Kriegstagebuch 11. Mai 1917

Verhaftung Deutsche in USA

Einige in den USA lebende deutsche Staatsbürger werden von der New Yorker Polizei festgenommen.

Kriegstagebuch 1. Weltkrieg für Freitag den 11. Mai 1917:

Heimatfronten

USA: Nur 125 Ausländer aus feindlichen Staaten verhaftet seit dem 6. April.
Frankreich: 10.000 Pariser Bekleidungsarbeiter streiken bis zum 23. Mai gegen die steigenden Lebenshaltungskosten.
Großbritannien: Appell an Männer von 41 bis 50 Jahren, sich freiwillig zu melden und auch mit Kohle ökonomisch umzugehen.

Westfront

Artois: Die kanadische 44. Brigade gewinnt fast 300 Meter von Gräben westlich von Avion und hält sie gegen wiederholte Gegenangriffe der deutschen 80. Reserve-Division. Ein britischer Angriff entlang des Flusses Scarpe nimmt Roeux ein und die Kavallerie die Farm und die chemische Fabrik.
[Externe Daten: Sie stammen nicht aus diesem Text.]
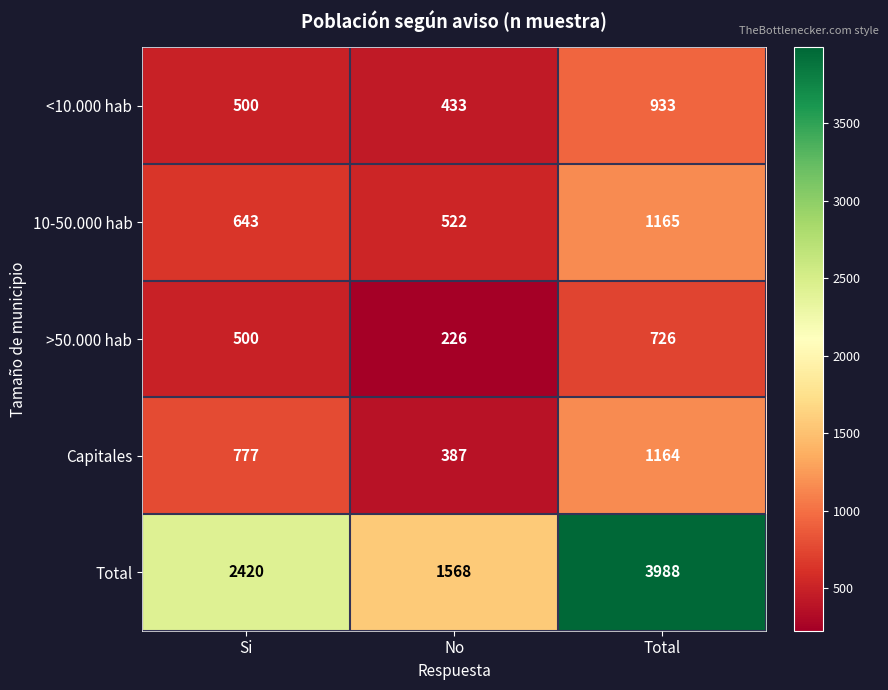

At how many categories does at least one series exceed 2632?

1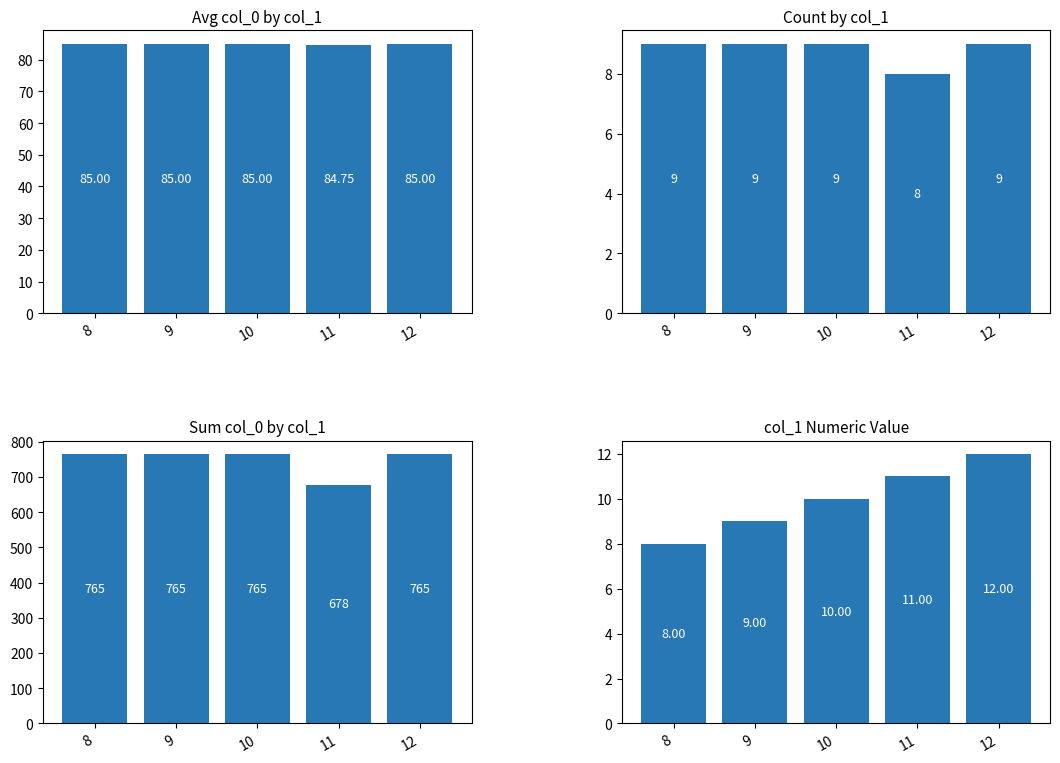

Is the value of col_1 value at 9 greater than the value of Sum col_0 at 9?

No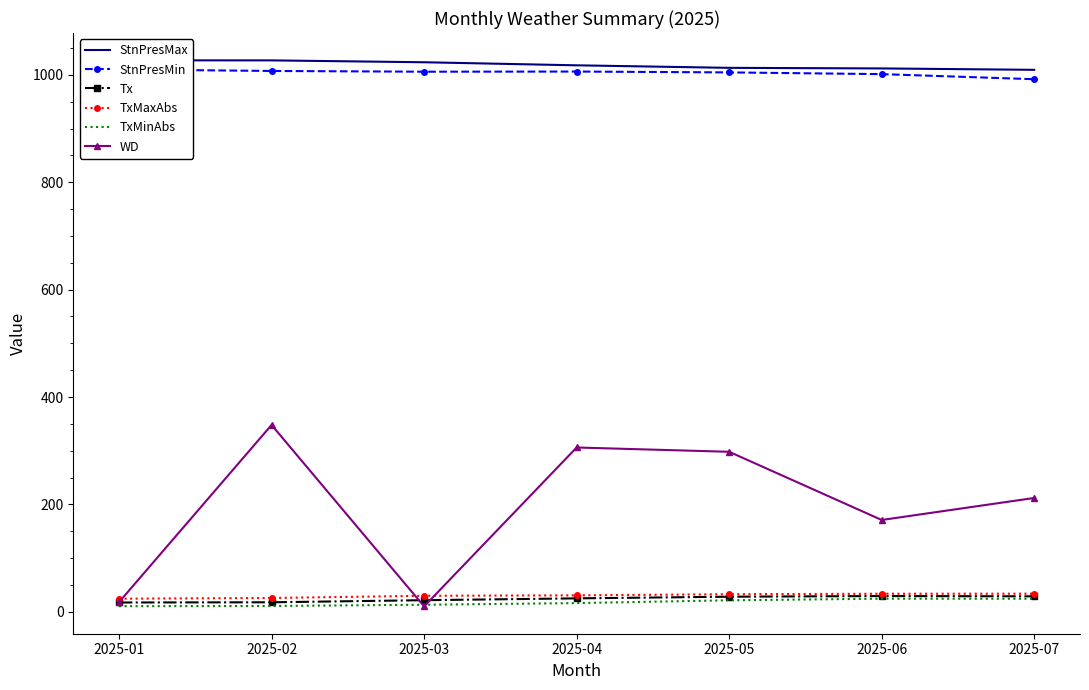

Between 2025-07 and 2025-01, which is larger?

2025-01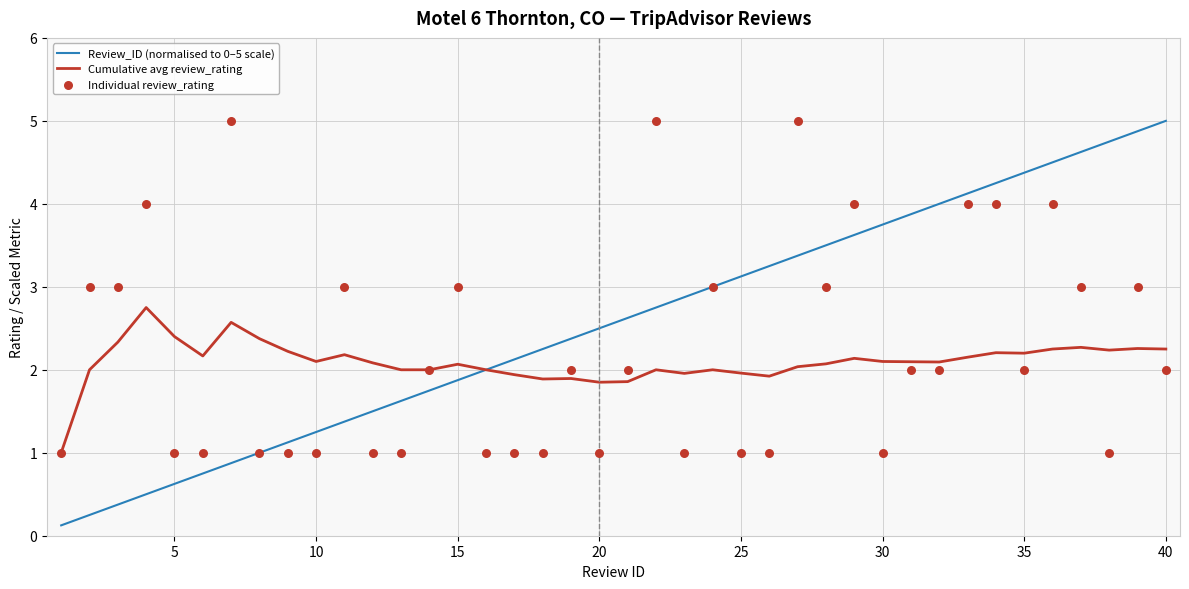

The value of Cumulative avg review_rating at 40 is 2.2. True or false?

True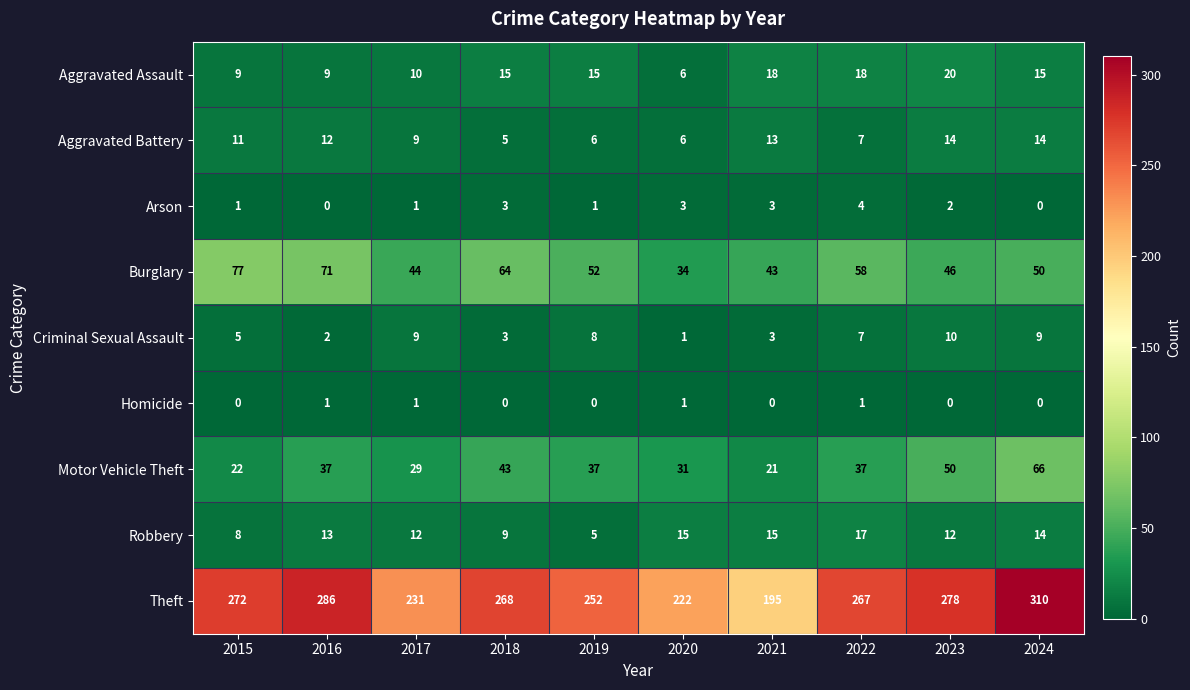

True or false: Arson has a value of 0 at 2016.

True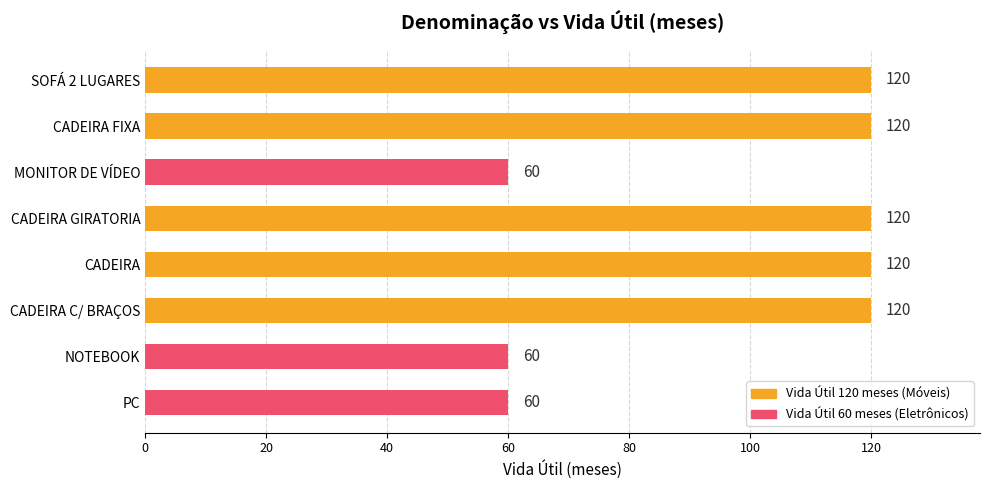

Are the bars grouped side by side (vs. stacked)?

No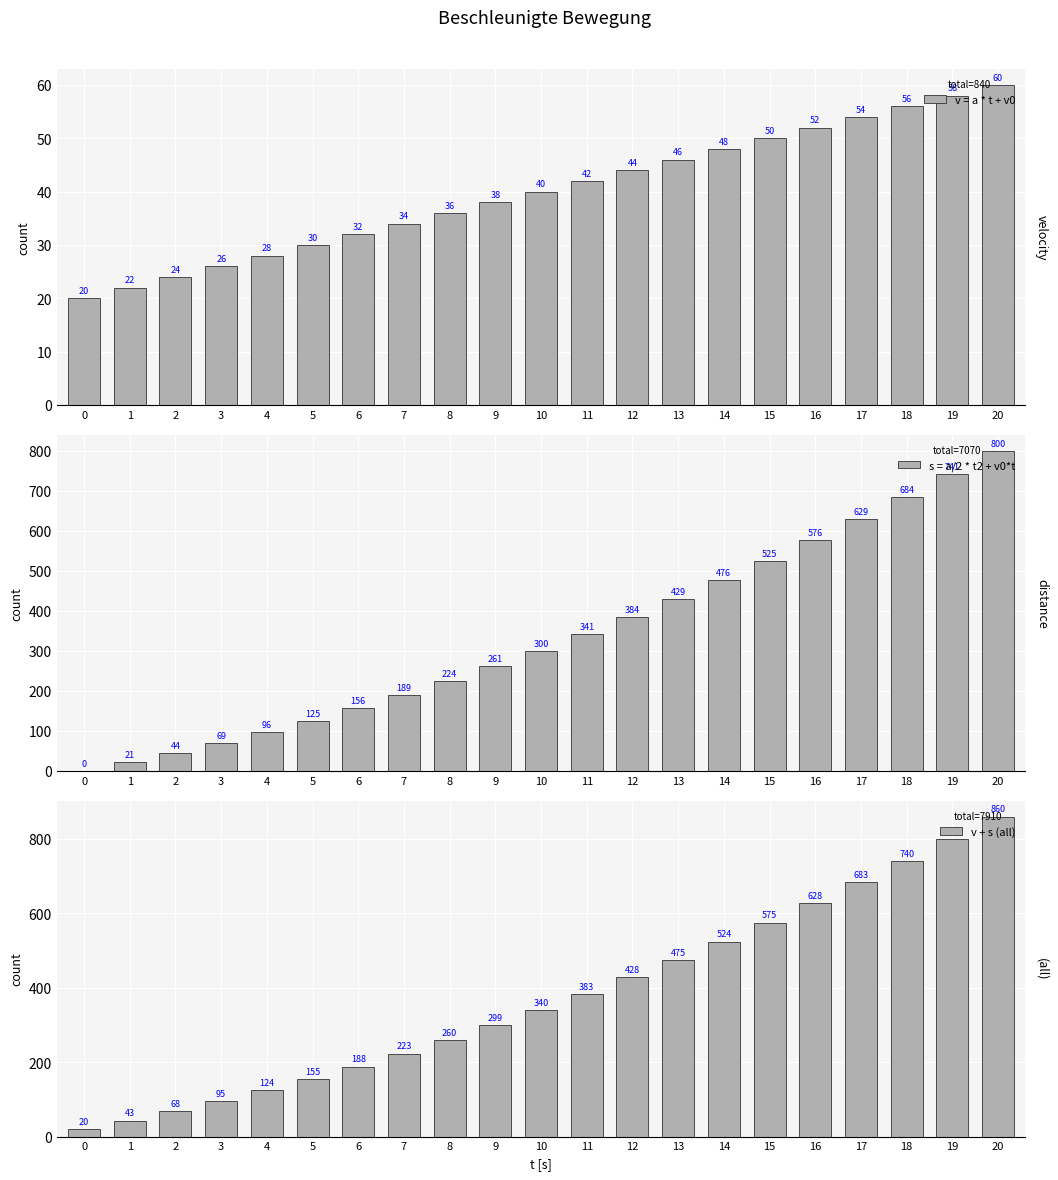

At which category is the sum across all series the highest?

20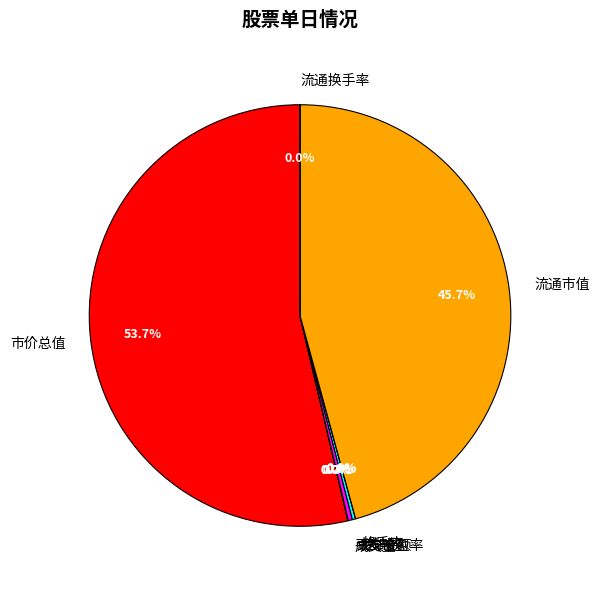

Which has a higher value, 市价总值 or 流通市值?

市价总值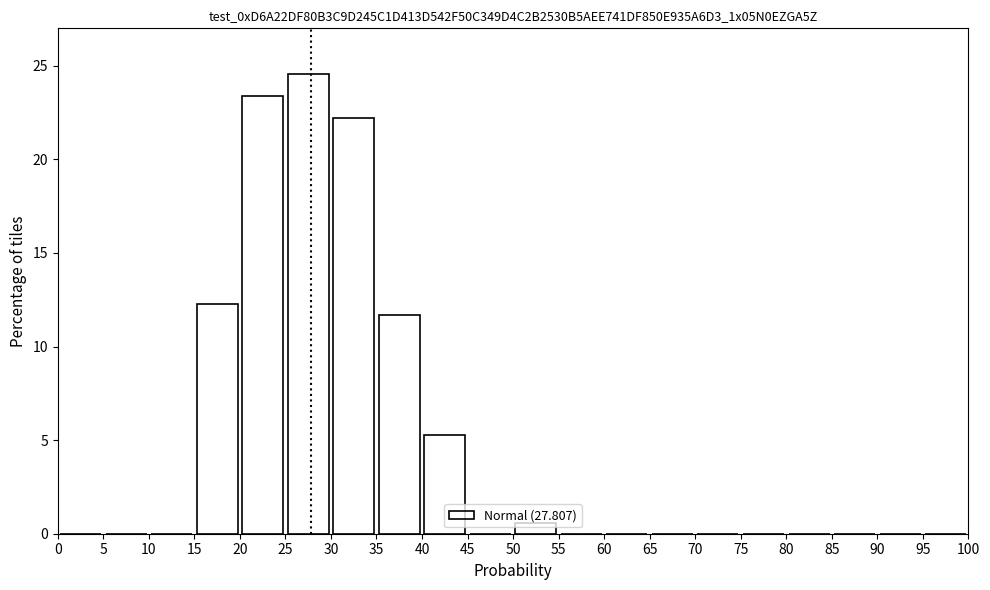

What is the height of the bar covering 15 to 20 on the x-axis? The values are not printed on the chart, so give them approximately, as read against the axis.

12.5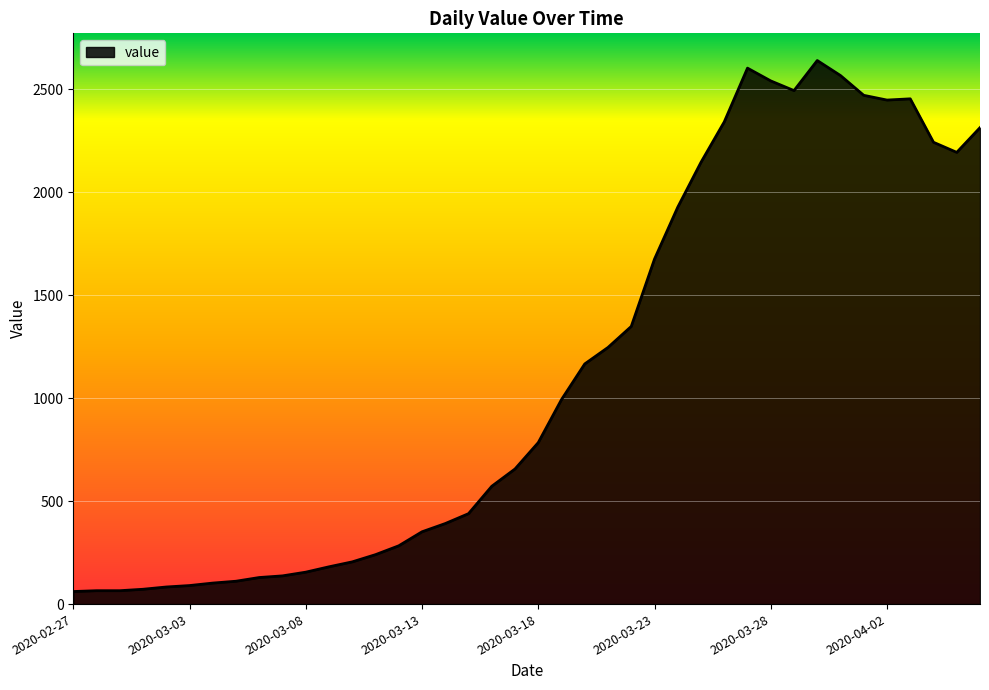

What is the average value?

1124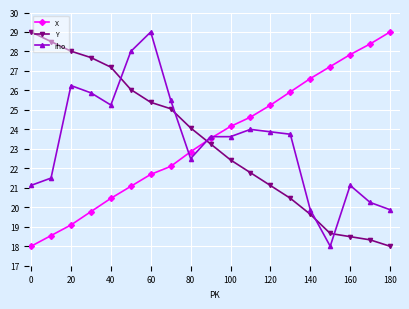

After their last crossing, which series has the higher values: Y or rho?

rho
Die Gegenangriffe einer deutschen Division bis zum 14. Mai scheitern.

Ostfront

Westrussland: Deutsche Offiziere besuchen General Dragomirovs Hauptquartier der russischen Nordfront auf Wunsch seiner Soldaten, aber mit geringen Ergebnissen. Prinz Leopolds anschließender Brief an die Russen schlägt einen Waffenstillstand vor, welcher am 29. Mai in deutschen Flugblättern verbreitet wird.

Seekrieg

Schwarzes Meer: Das erfolgreiche russisches U-Boot Morzh läuft zu seiner letzten Patrouille aus, bei der es auf eine Mine läuft oder durch Luftangriff vor dem Bosporus verloren geht.
Ostsee: Das Zentralkomitee der russischen Ostsee-Flotte tagt als ‘Centrobalt’ in Helsinki.